« Nostalgie facile, mais swing pas terrible », chantait Eddy Mitchell, dans « Nashville ou Belleville ». La formule pourrait s’appliquer à la candidature poussive de Michel Barnier, outsider des Républicains. Il a d’abord essayé le « swing pas terrible ». Images de campagne inspirées d’Obama, style rassurant de notable chenu inspiré de Biden : pas de doute, la française, la plus bête du monde, court toujours derrière le pire de la gauche américaine en l’an de grâce 2022. Tout ça est aussi ringard qu’un concours de country dans une zone commerciale de la diagonale du vide (10 % des Français seraient amateurs de cette danse américaine, selon le dernier livre de Jérôme Fourquet : je ne leur reproche rien, ce n’est pas de leur faute). Barnier, dont Jacques Chirac disait méchamment qu’il était  beau comme un « prof de ski », est-il passé du côté des Perfecto à franges ? Voire.

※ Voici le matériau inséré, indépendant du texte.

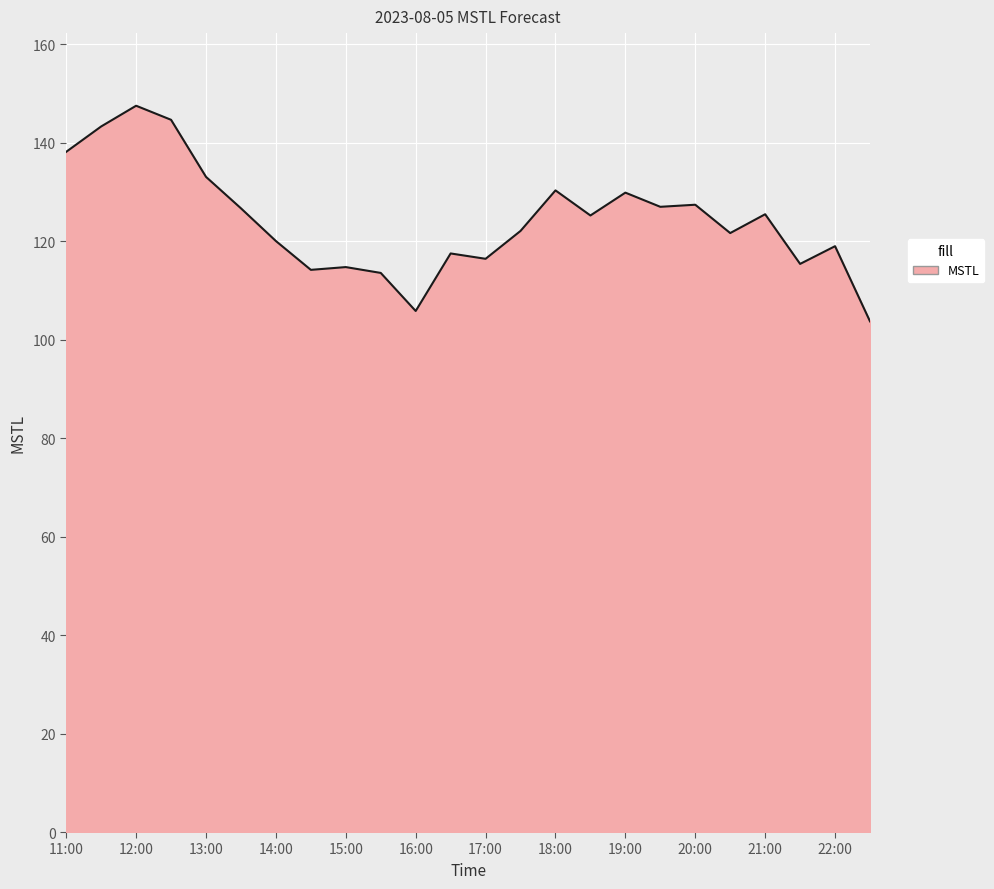

What is the difference between the maximum and minimum values?

43.8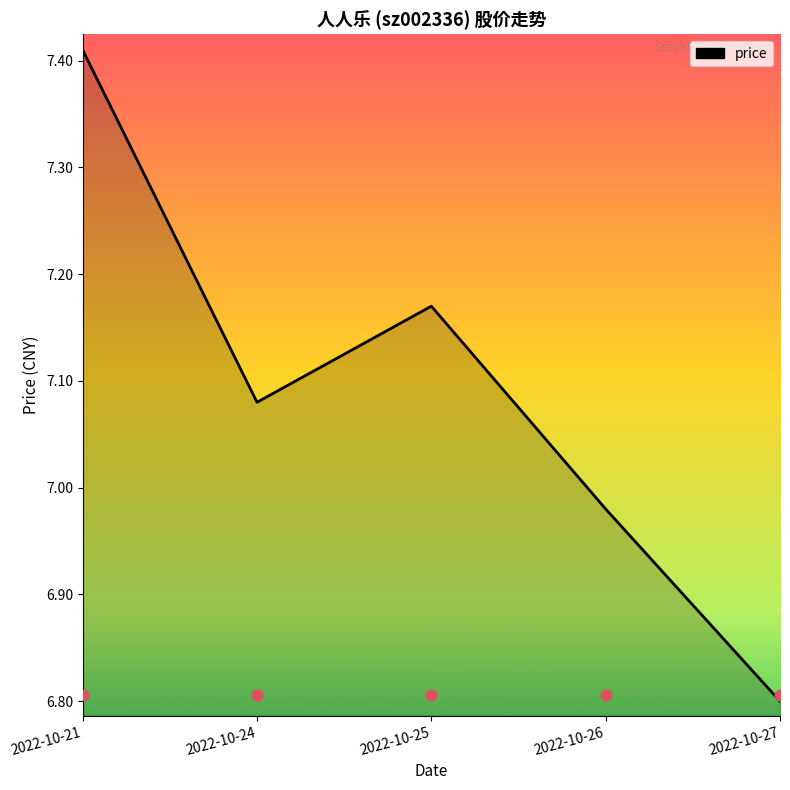

Between 2022-10-24 and 2022-10-27, which is larger?

2022-10-24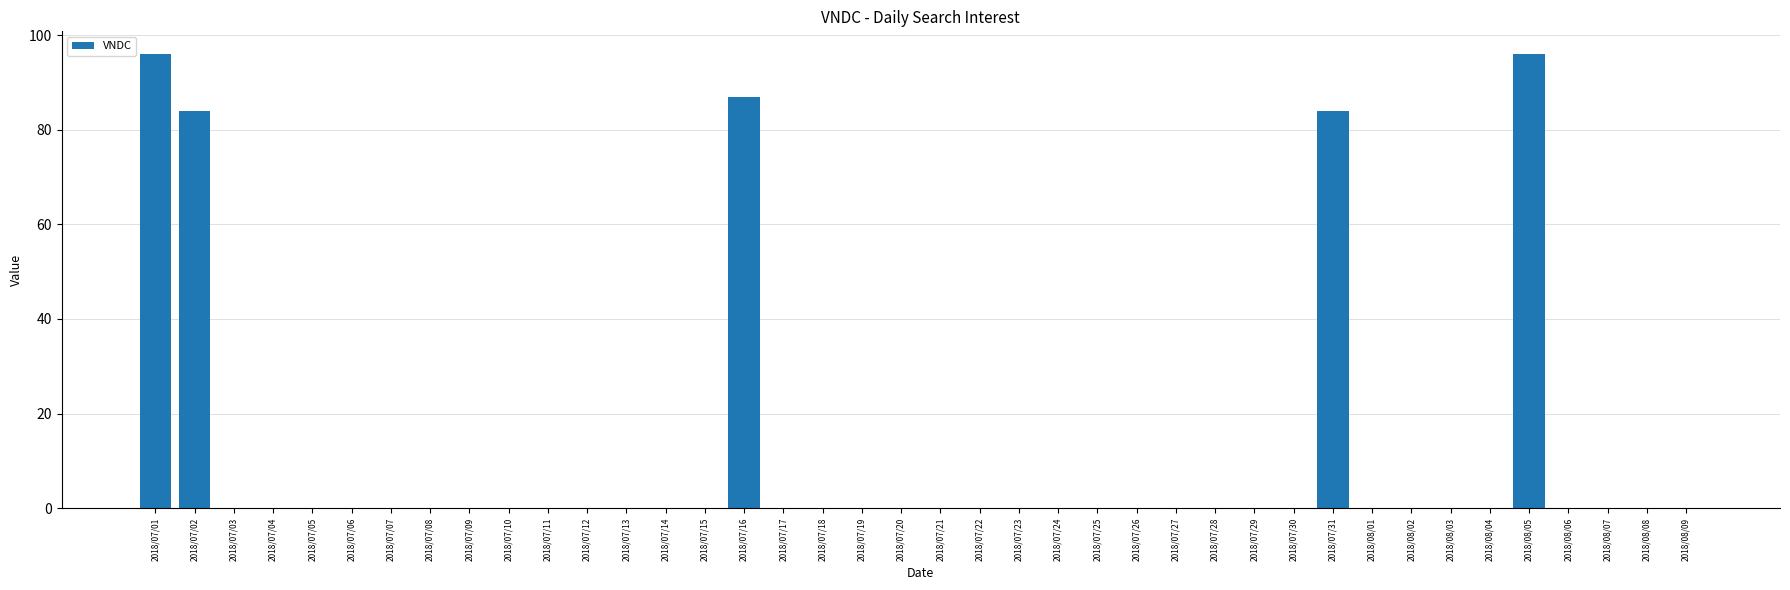

Count the number of data series in this chart.

1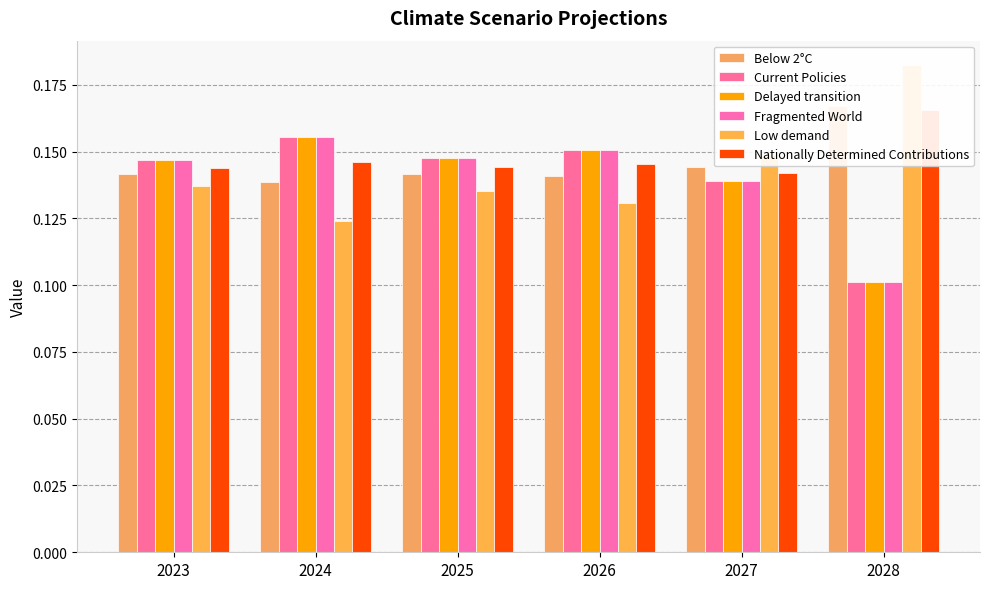

Reading right to left, transcribe all the data shown in this chart.

Below 2°C: 0.2	0.1	0.1	0.1	0.1	0.1
Current Policies: 0.1	0.1	0.2	0.1	0.2	0.1
Delayed transition: 0.1	0.1	0.2	0.1	0.2	0.1
Fragmented World: 0.1	0.1	0.2	0.1	0.2	0.1
Low demand: 0.2	0.1	0.1	0.1	0.1	0.1
Nationally Determined Contributions: 0.2	0.1	0.1	0.1	0.1	0.1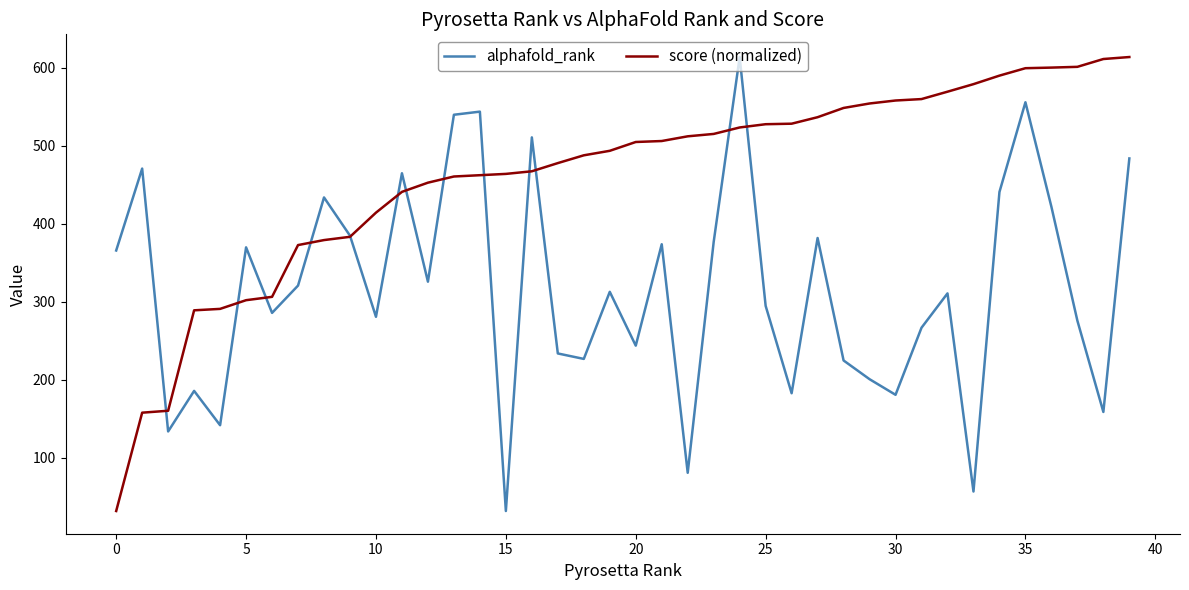

What is the minimum value shown in the chart?

32.0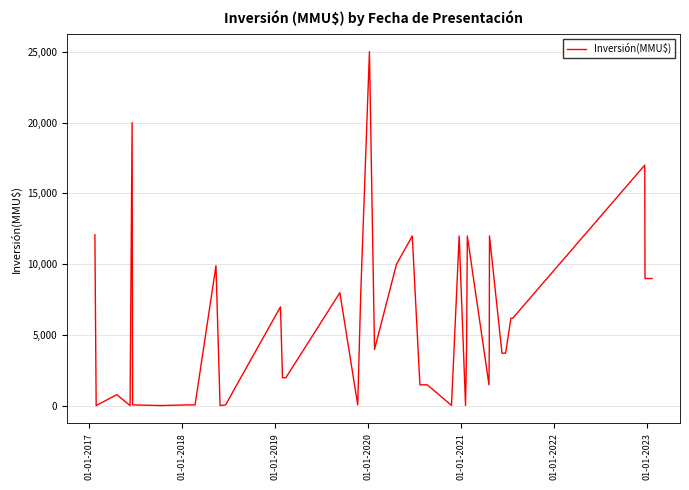

What is the difference between the maximum and minimum values?

24963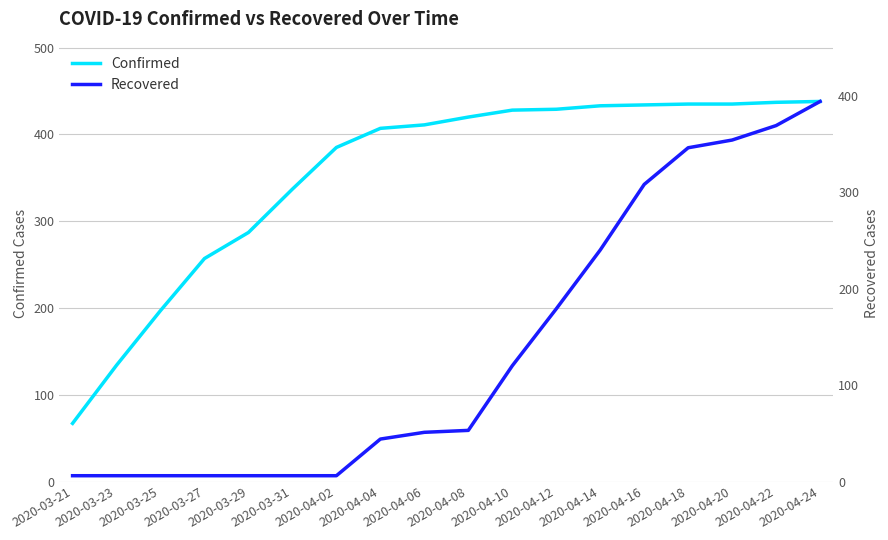

What is the difference between the maximum and minimum values in the Recovered series?

388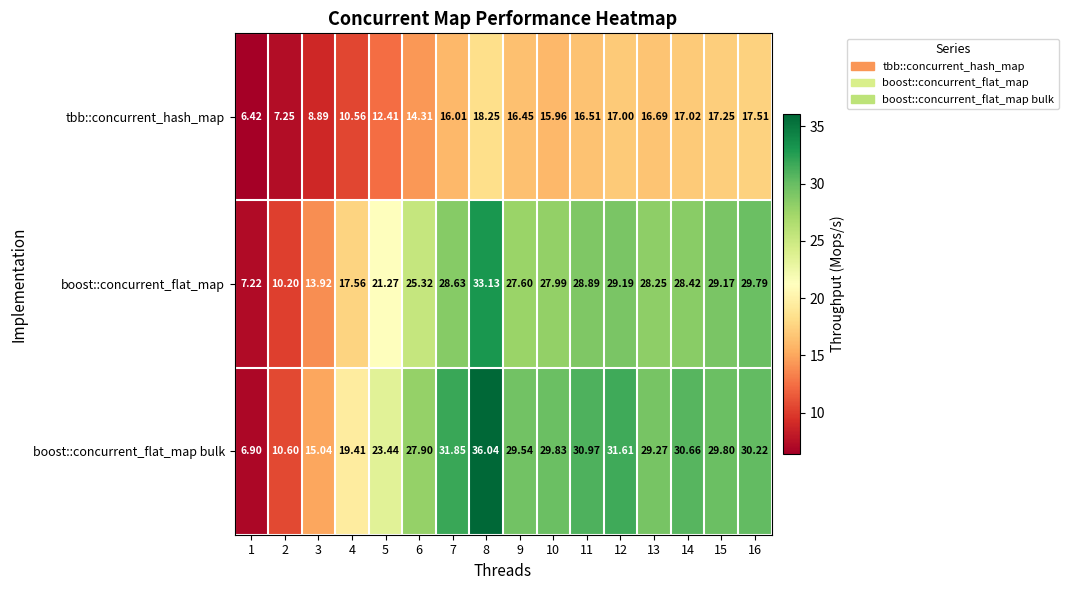

How many data points in tbb::concurrent_hash_map are above 16?

9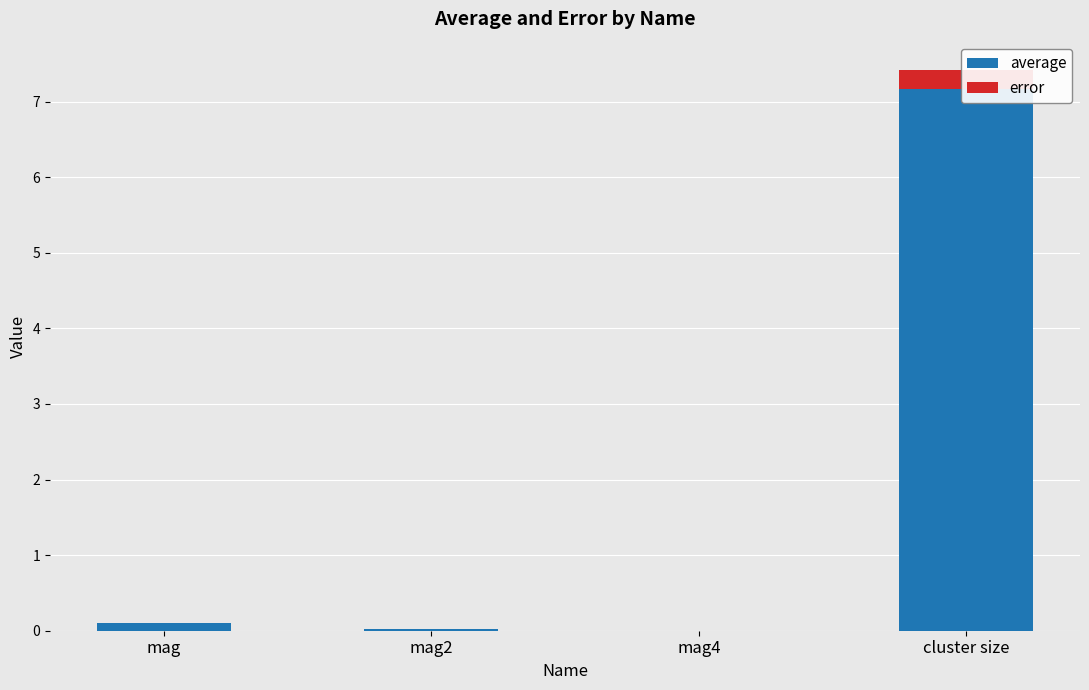

Reading left to right, list all the values displayed in this chart.

average: 0.1	0.0	0.0	7.2
error: 0.0	0.0	0.0	0.2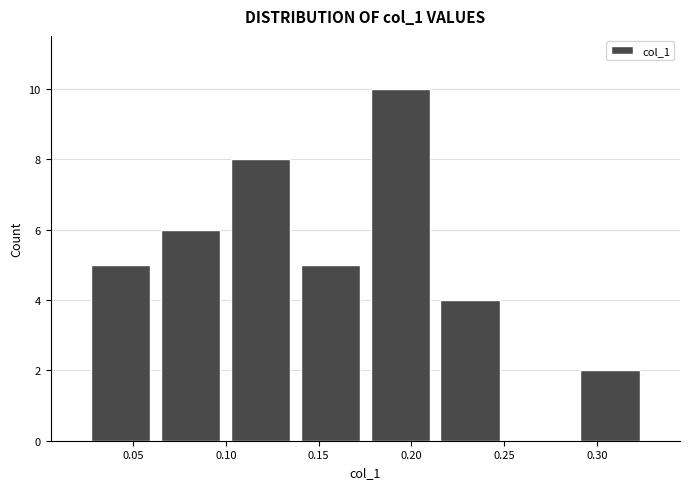

What is the height of the bar covering 0.100 to 0.135 on the x-axis? Neither the bar edges nor the heights are printed on the chart, so give them approximately, as read against the axes.

8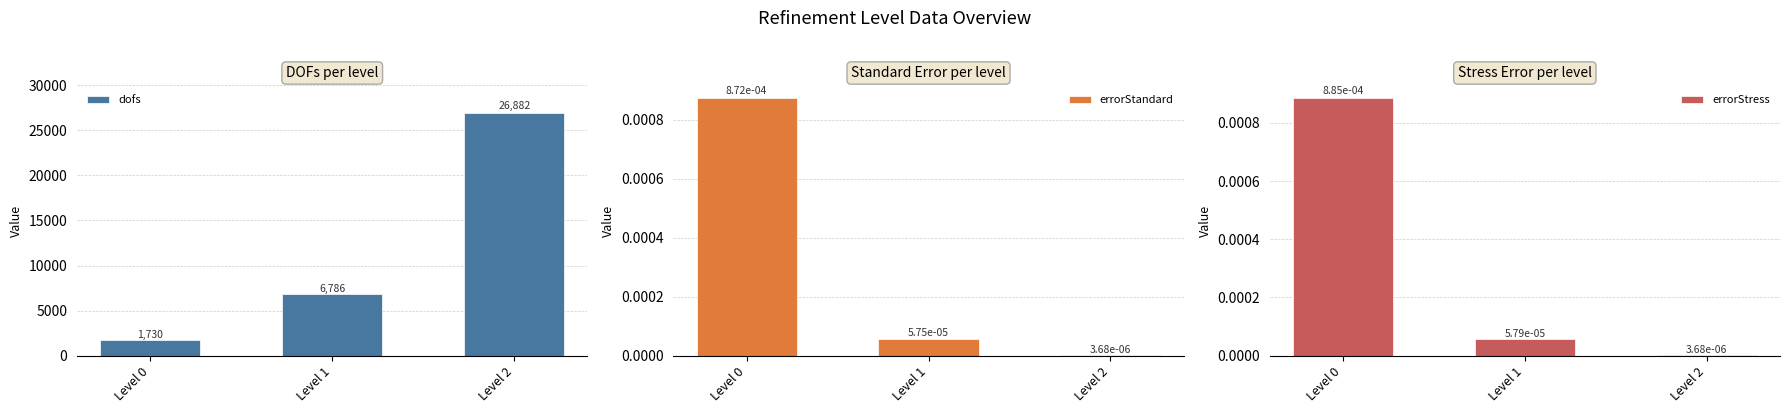

What is the total value across all series at Level 1?

6786.0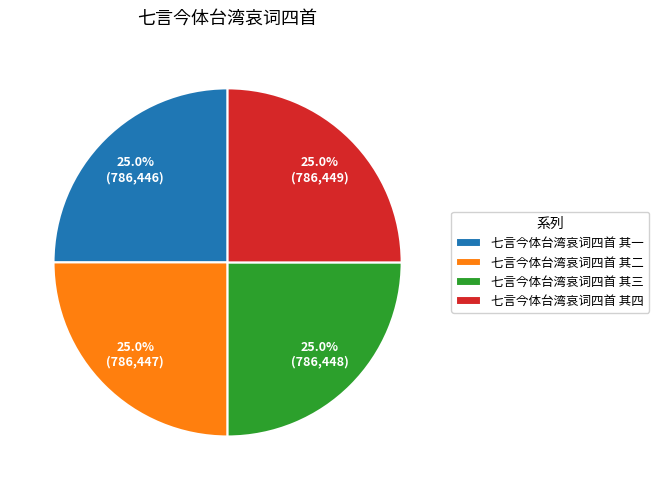

Approximately how many times larger is the value at 七言今体台湾哀词四首 其二 compared to 七言今体台湾哀词四首 其一?

1.0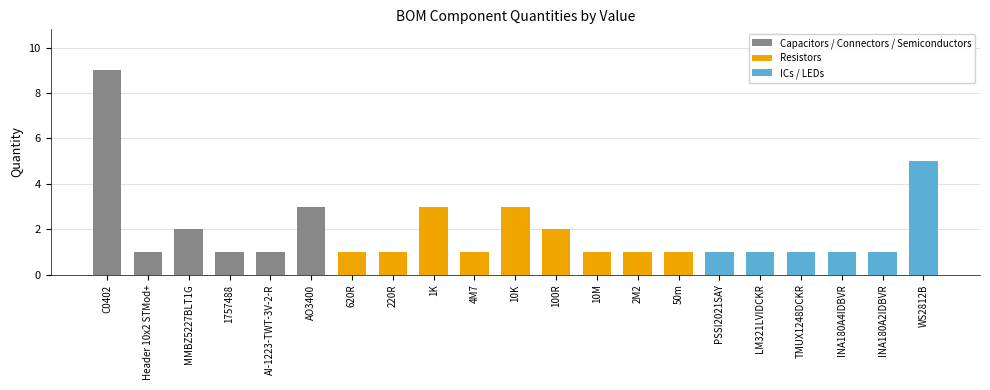

Reading left to right, list all the values displayed in this chart.

C0402=9	Header 10x2 STMod+=1	MMBZ5227BLT1G=2	1757488=1	AI-1223-TWT-3V-2-R=1	AO3400=3	620R=1	220R=1	1K=3	4M7=1	10K=3	100R=2	10M=1	2M2=1	50m=1	PSSI2021SAY=1	LM321LVIDCKR=1	TMUX1248DCKR=1	INA180A4IDBVR=1	INA180A2IDBVR=1	WS2812B=5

Et maintenant, la « nostalgie facile ». Michel Barnier s’est prononcé, ce dimanche, lors du débat des Républicains, pour le rétablissement du service militaire. On aurait pu écrire ses arguments d’avance : patriotisme, apprendre des valeurs, brassage social. On a entendu ça mille fois.  Alors, que penser de cette idée, qui est séduisante sur le papier ?

D’abord, l’armée est le dernier corps constitué qui tienne la route. Ça aussi, on l’a déjà dit cent fois. La famille est un conglomérat provisoire d’atomes perdus ; l’Église de France, une ONG sans espérance ; l’école, un cloaque où des racailles analphabètes frappent des communistes illettrés. Il ne reste que l’armée. Et l’armée n’a pas vocation à rattraper l’incurie et la médiocrité du reste de la société, surtout « à iso-budget », pour employer les mots de la haute fonction publique.

Ensuite, le brassage social ne concerne que ceux qui le veulent. L’une des raisons de la suspension du service militaire était le nombre croissant d’enfants de l’élite qui parvenaient à y échapper en utilisant divers stratagèmes. Il y a fort à parier que les jeunes macronistes diplômés d’écoles de commerce préféreront, comme jadis, des postes de coopérant à des affectations plus ingrates dans des régiments opérationnels.

Enfin, à l’heure où nous vivons déjà « face à face » et où le multiculturalisme impose sa loi d’airain à de braves gens qui n’avaient rien demandé, est-ce bien raisonnable d’enseigner le maniement du HK416 et la confection d’une chaîne pyrotechnique à des jeunes gens qui font déjà des merveilles avec des mortiers d’artifice ? Et comment réagira-t-on lorsque, sur un pas de tir, partira la première rafale d’un appelé en direction d’un de ses cadres, aux cris d’« Allah Akbar » ?

On ne peut pas multiplier indéfiniment les lignes de défense. Quis custodiat ipsos custodes ? (« Qui protégera ceux qui protègent ? »), ironisait Juvénal sous l’Empire romain. Si sa remarque était destinée aux épouses infidèles dont les maris étaient partis à la guerre, elle vaut tout autant pour l’armée en tant qu’institution : le service comme ultima ratio, oui, mais après ? Si ça échoue – ce qui est probable -, que fera-t-on ? La remise à distance de l’armée dans la mémoire collective, loin des clichés (alcool, ennui, brimades) du service militaire, lui a donné un prestige combien mérité. Le triste SNU, qui n’attire qu’une faible partie des jeunes majeurs, prouve la faillite de l’engagement civique, fût-ce sans arme et sur la base du volontariat. Laissons l’armée là où elle est.

Un dernier mot sur le fond : pour mourir au nom d’une idée ou d’un pays, il faut vivre selon les mêmes principes. Ce n’est pas en vantant des modèles abstraits et fumeux comme l’Union européenne, le réchauffement climatique ou même les droits de l’homme que l’on donnera de bonnes raisons de vivre et de mourir à nos jeunes. En fin de compte, on se jette dans la mêlée pour sa famille, son village, ses souvenirs, ses parents, ses enfants, pour impressionner sa fiancée, pour ne pas décevoir les copains, pour revenir en héros, pour mettre une raclée à ceux d’en face : autant de motifs concrets que l’on peinerait à retrouver dans ce qui nous est offert aujourd’hui.